[Items from a data source]
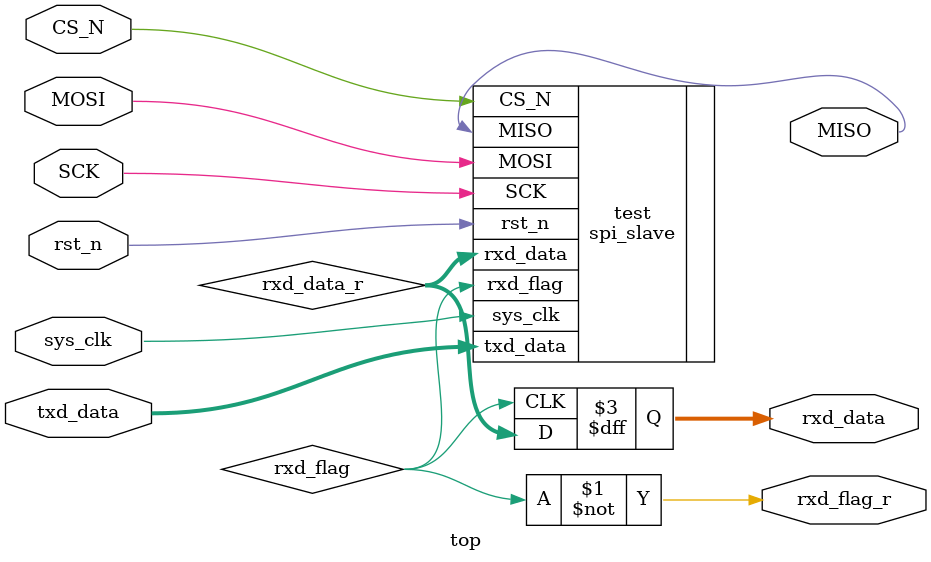
<source format=v>
`timescale 1ns / 1ps


module top(
	input wire sys_clk,
	input wire rst_n,
	input wire CS_N,
	input wire SCK,
	input wire MOSI,
	input wire [7:0] txd_data,
	output wire MISO,
	output reg [7:0] rxd_data,
	output rxd_flag_r
    );
    
    wire rxd_flag;
    wire [7:0] rxd_data_r;
    
    spi_slave test(
    	.sys_clk(sys_clk),
    	.rst_n(rst_n),
    	.CS_N(CS_N),
    	.SCK(SCK),
    	.MOSI(MOSI),
    	.txd_data(txd_data),
    	.MISO(MISO),
    	.rxd_data(rxd_data_r),
    	.rxd_flag(rxd_flag)
    );
    
    assign rxd_flag_r = ~ rxd_flag;
    always @ (posedge rxd_flag) begin
    	rxd_data <= rxd_data_r;
    end
endmodule


//module spi_slave(
//	input    wire    sys_clk,
//	input    wire    rst_n,
//	input    wire    CS_N,
//	input    wire    SCK,
//	input    wire    MOSI,
//	input    wire    [7:0] txd_data,
//	output   reg     MISO,
//	output   reg     [7:0] rxd_data
////	output   wire    rxd_flag
//    );
</source>
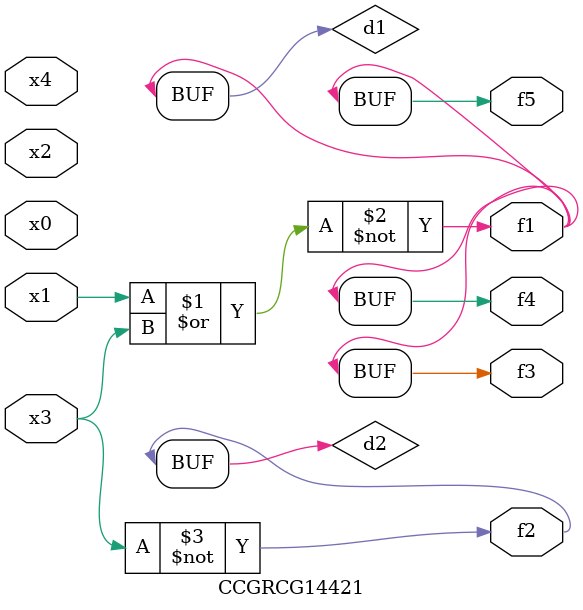
<source format=v>
module CCGRCG14421(
	input x0, x1, x2, x3, x4,
	output f1, f2, f3, f4, f5
);

	wire d1, d2;

	nor (d1, x1, x3);
	not (d2, x3);
	assign f1 = d1;
	assign f2 = d2;
	assign f3 = d1;
	assign f4 = d1;
	assign f5 = d1;
endmodule

</source>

[Exercise details] All of the entries above should be duplicated exactly, except for the pictures.

[Reply to the task]
<source format=v>
`timescale 1ns / 1ps


module top(
	input wire sys_clk,
	input wire rst_n,
	input wire CS_N,
	input wire SCK,
	input wire MOSI,
	input wire [7:0] txd_data,
	output wire MISO,
	output reg [7:0] rxd_data,
	output rxd_flag_r
    );
    
    wire rxd_flag;
    wire [7:0] rxd_data_r;
    
    spi_slave test(
    	.sys_clk(sys_clk),
    	.rst_n(rst_n),
    	.CS_N(CS_N),
    	.SCK(SCK),
    	.MOSI(MOSI),
    	.txd_data(txd_data),
    	.MISO(MISO),
    	.rxd_data(rxd_data_r),
    	.rxd_flag(rxd_flag)
    );
    
    assign rxd_flag_r = ~ rxd_flag;
    always @ (posedge rxd_flag) begin
    	rxd_data <= rxd_data_r;
    end
endmodule


//module spi_slave(
//	input    wire    sys_clk,
//	input    wire    rst_n,
//	input    wire    CS_N,
//	input    wire    SCK,
//	input    wire    MOSI,
//	input    wire    [7:0] txd_data,
//	output   reg     MISO,
//	output   reg     [7:0] rxd_data
////	output   wire    rxd_flag
//    );
</source>
<source format=v>
module CCGRCG14421(
	input x0, x1, x2, x3, x4,
	output f1, f2, f3, f4, f5
);

	wire d1, d2;

	nor (d1, x1, x3);
	not (d2, x3);
	assign f1 = d1;
	assign f2 = d2;
	assign f3 = d1;
	assign f4 = d1;
	assign f5 = d1;
endmodule

</source>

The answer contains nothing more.